* _Supplied records_:
::::::
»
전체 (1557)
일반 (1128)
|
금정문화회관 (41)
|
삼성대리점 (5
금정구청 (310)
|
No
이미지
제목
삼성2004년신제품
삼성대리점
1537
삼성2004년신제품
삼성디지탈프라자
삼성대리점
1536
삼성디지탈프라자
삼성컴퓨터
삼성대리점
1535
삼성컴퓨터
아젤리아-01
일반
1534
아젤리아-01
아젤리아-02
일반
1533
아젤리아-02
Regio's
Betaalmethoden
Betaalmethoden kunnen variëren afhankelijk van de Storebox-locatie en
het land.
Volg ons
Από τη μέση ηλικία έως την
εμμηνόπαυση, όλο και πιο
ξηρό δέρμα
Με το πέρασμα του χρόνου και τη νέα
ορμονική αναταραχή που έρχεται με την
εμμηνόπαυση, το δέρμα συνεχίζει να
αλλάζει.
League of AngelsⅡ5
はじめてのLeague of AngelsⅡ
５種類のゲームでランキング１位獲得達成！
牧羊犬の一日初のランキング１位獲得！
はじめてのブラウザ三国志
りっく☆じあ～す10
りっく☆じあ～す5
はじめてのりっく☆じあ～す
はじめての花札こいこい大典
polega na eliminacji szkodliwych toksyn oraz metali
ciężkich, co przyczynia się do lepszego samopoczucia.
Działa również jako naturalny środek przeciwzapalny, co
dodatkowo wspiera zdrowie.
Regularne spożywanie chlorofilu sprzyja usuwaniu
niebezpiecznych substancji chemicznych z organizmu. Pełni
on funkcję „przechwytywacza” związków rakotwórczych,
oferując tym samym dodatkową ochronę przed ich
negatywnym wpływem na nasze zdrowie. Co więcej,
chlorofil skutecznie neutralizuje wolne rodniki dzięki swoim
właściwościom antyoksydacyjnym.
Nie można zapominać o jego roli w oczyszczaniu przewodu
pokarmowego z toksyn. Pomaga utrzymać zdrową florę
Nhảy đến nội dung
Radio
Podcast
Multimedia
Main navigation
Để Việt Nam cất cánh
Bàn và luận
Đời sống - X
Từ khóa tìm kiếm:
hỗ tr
::::::
* _Exercise description_:
Lines of the material may hold the string "Betaalmethoden". Copy each one that does.

* _Result_:
Betaalmethoden
Betaalmethoden kunnen variëren afhankelijk van de Storebox-locatie en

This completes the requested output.